O'Hara disputed Chowdhury's account and said she "personally submitted the plans" and placed them in the minister's hands. More broadly though, O'Hara said, the government should capitalize on the Beatles' legacy and use the ashram to help the country's poor children. According to the government, 170 million children, or 40 percent of India's youth, "are in need," meaning they require help obtaining food, shelter and clothing.

"We are saying that the idea to bundle away the poor is so cruel. And at the same time, we are offering a plan to help several thousand women and children," O'Hara said, adding that she has raised more than $1 million for her plans for the ashram and that the government "won't have to spend a single rupee."

The project could be good for Rishikesh, where the divide between the poor and the rich is widening.

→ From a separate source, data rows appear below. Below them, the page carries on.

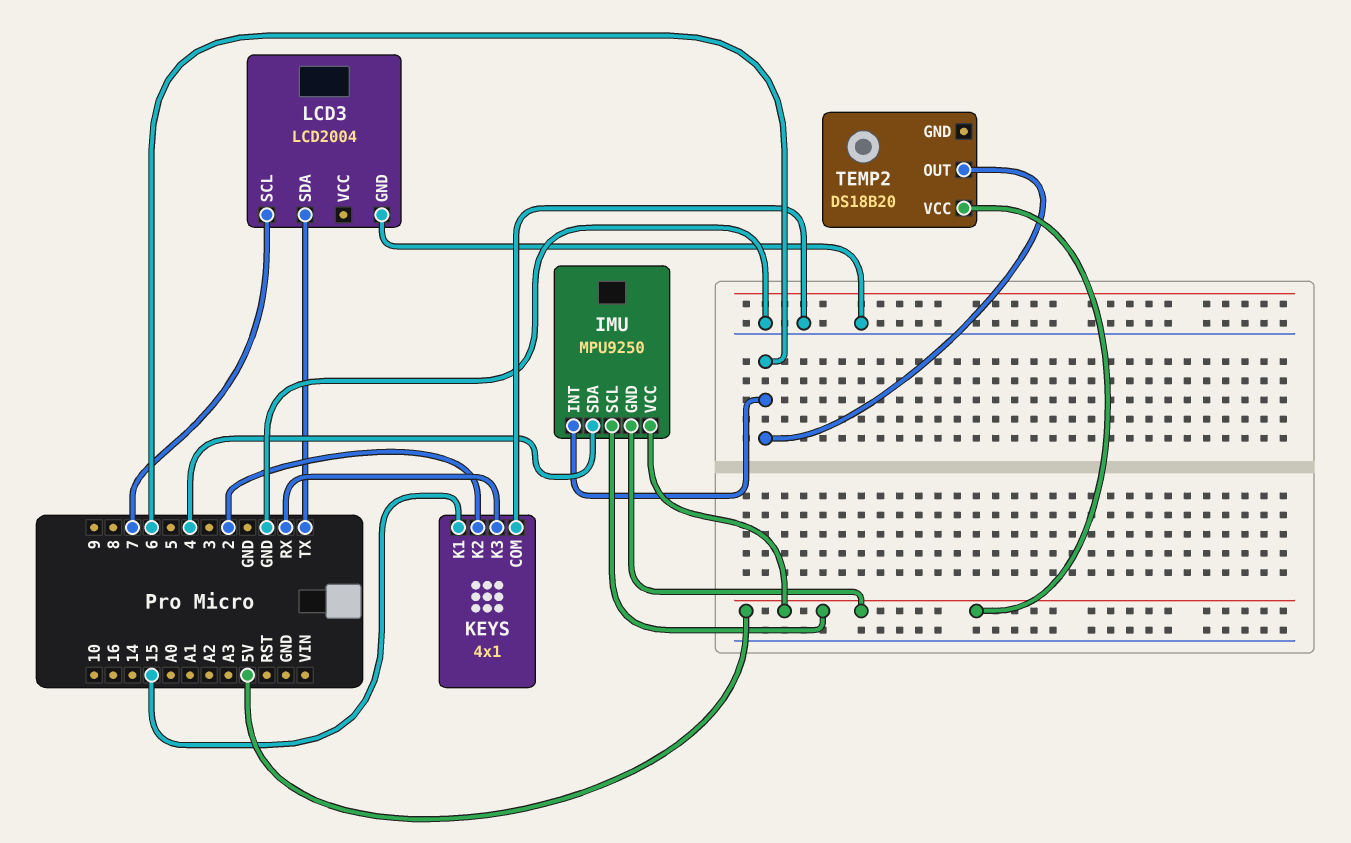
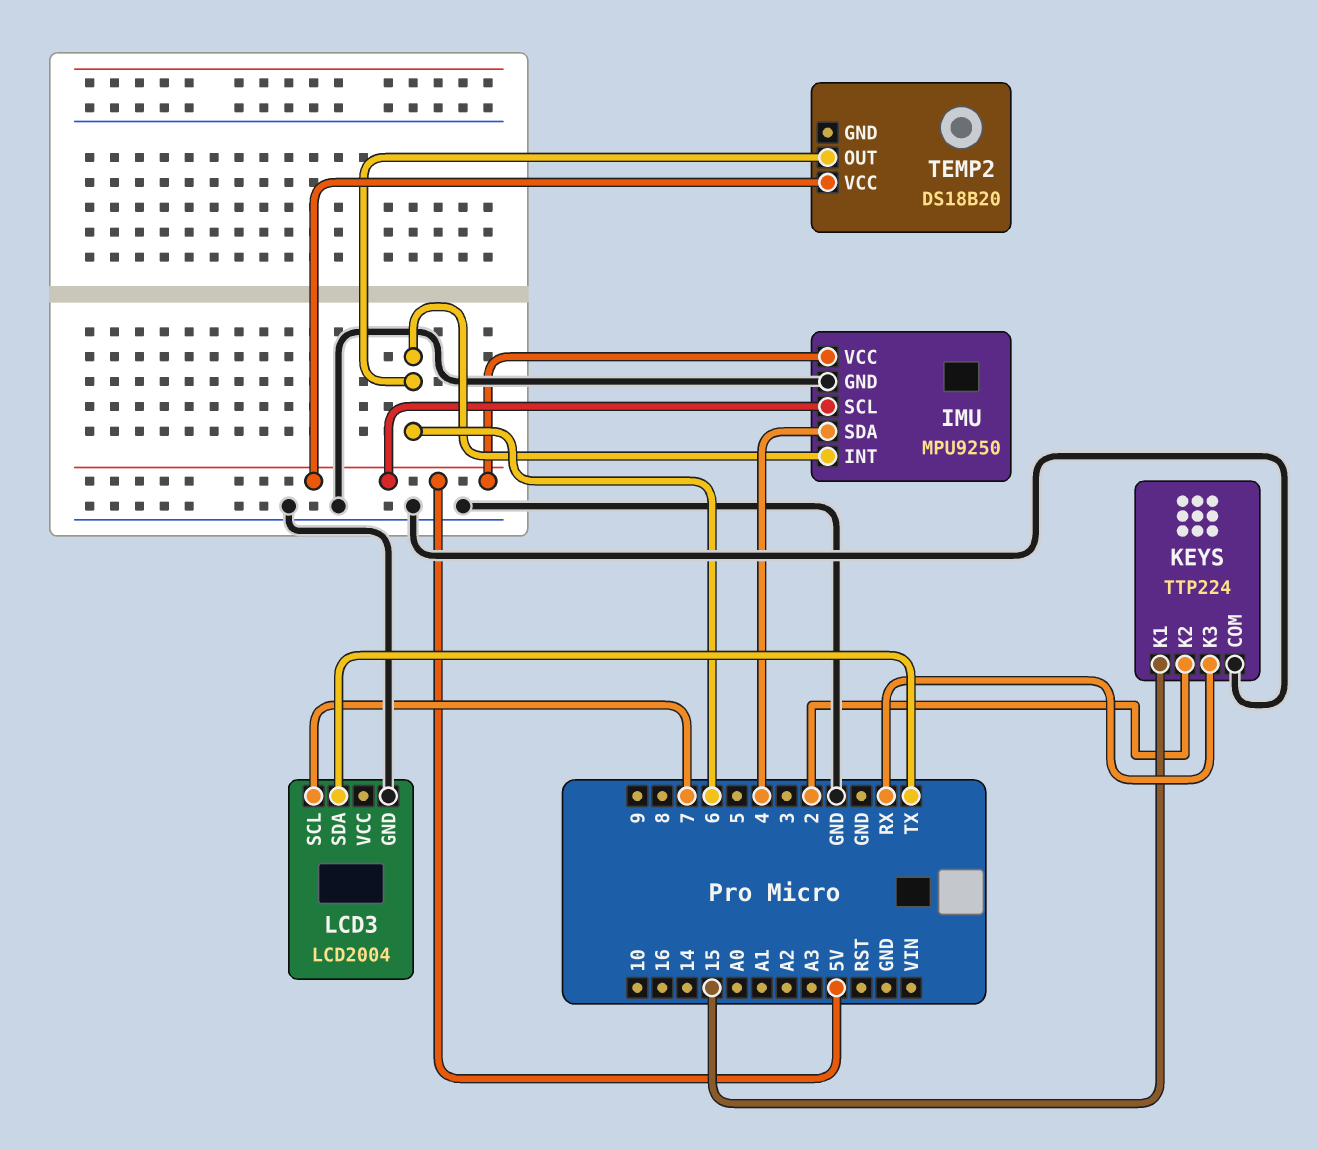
IMU pin GND: 5V -> GND
KEYS: 4x1 -> TTP224

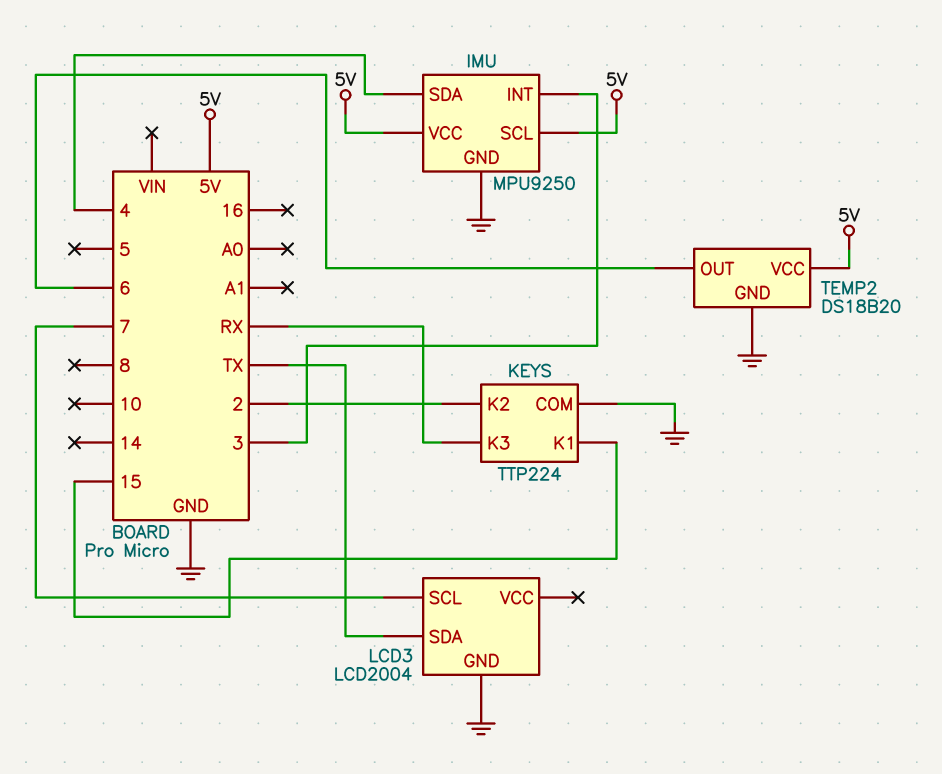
IMU pin INT: 6 -> 3
TEMP2 pin GND: none -> GND

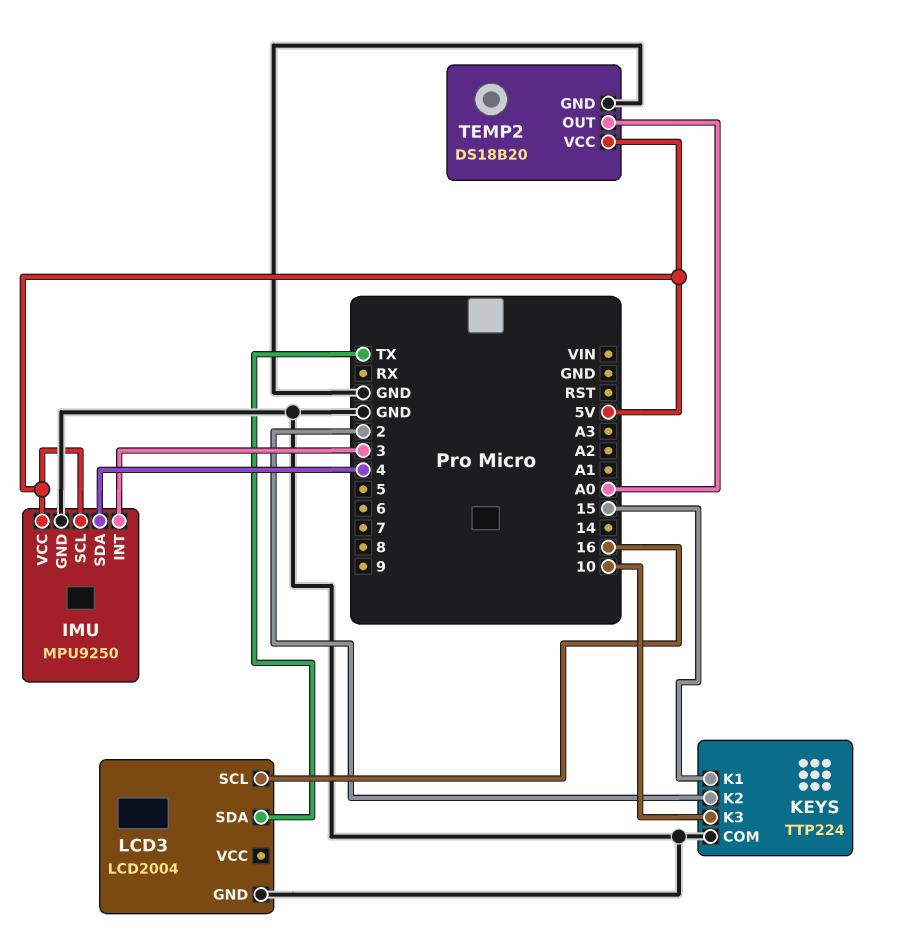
KEYS pin K3: RX -> 10
LCD3 pin SCL: 7 -> 16
TEMP2 pin OUT: 6 -> A0

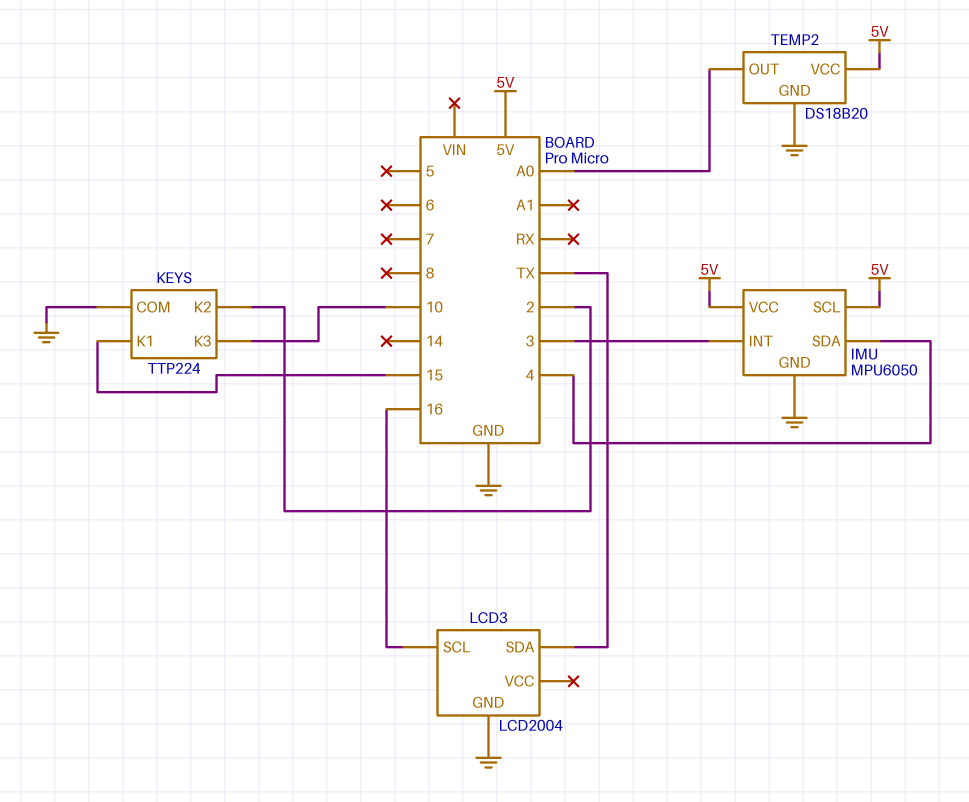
IMU: MPU9250 -> MPU6050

At dawn, on the dusty platform of the city's nearest train station, unshowered and homeless mothers awake near the garbage-strewn tracks just as wealthy Indian and foreign tourists arrive.

Some of the most desperate mothers can be seen cutting their toddler's foreheads until they bleed. They then push the wobbling children to panhandle from Western tourists, who arrive on the platforms with yoga bags and end up in tears before their first relaxation stretches.

The ashram has, at least symbolically, retained an important role in the annals of rock-and-roll history and 1960s counterculture.

The Beatles' time in Rishikesh is often described as one of their happiest and most creative periods. They ate communally and relaxed, free from the constant watch of the media. They learned the maharishi's philosophy that repeating a word, or mantra, helps the body relax.

But things quickly grew troubled for the band, the maharishi and the ashram.

First, Ringo Starr left early, citing the irritation of bugs, heat and spicy vegetarian food. The band then became disillusioned with the maharishi, who allegedly started asking them for millions of dollars and was seen aggressively hitting on the women they traveled with.

Lennon wrote the song "Sexy Sadie" about the maharishi. It begins, "Sexy Sadie, what have you done?/You made a fool of everyone." A year and a half later, the Beatles announced they were breaking up.

O'Hara and other advocates for the homeless say the ashram's legacy could still become a happy one, if only the government would approve her plan.

Indian musicians who worked with the Beatles during their visit also said that they wished the issue could be resolved and that a piece of the world's music history is being wasted.

Filmmaker Mira Nair, director of such Hollywood features as "The Namesake," has recently said she is making a film about the Beatles' search for spirituality in Rishikesh. Some Indian musicians said they hoped O'Hara's plan could be implemented before the movie creates a buzz and corporate hotels seek to buy the property.

"George Harrison was always giving to the street children. He had such a beautiful soul," said Ajay B. Dass, who owns Rikhi Ram in New Delhi, one of the country's oldest sitar shops and the place where Harrison bought his first sitar. "I know if he were alive today, he would feel sad that the ashram couldn't be used to help them instead of being empty and without life."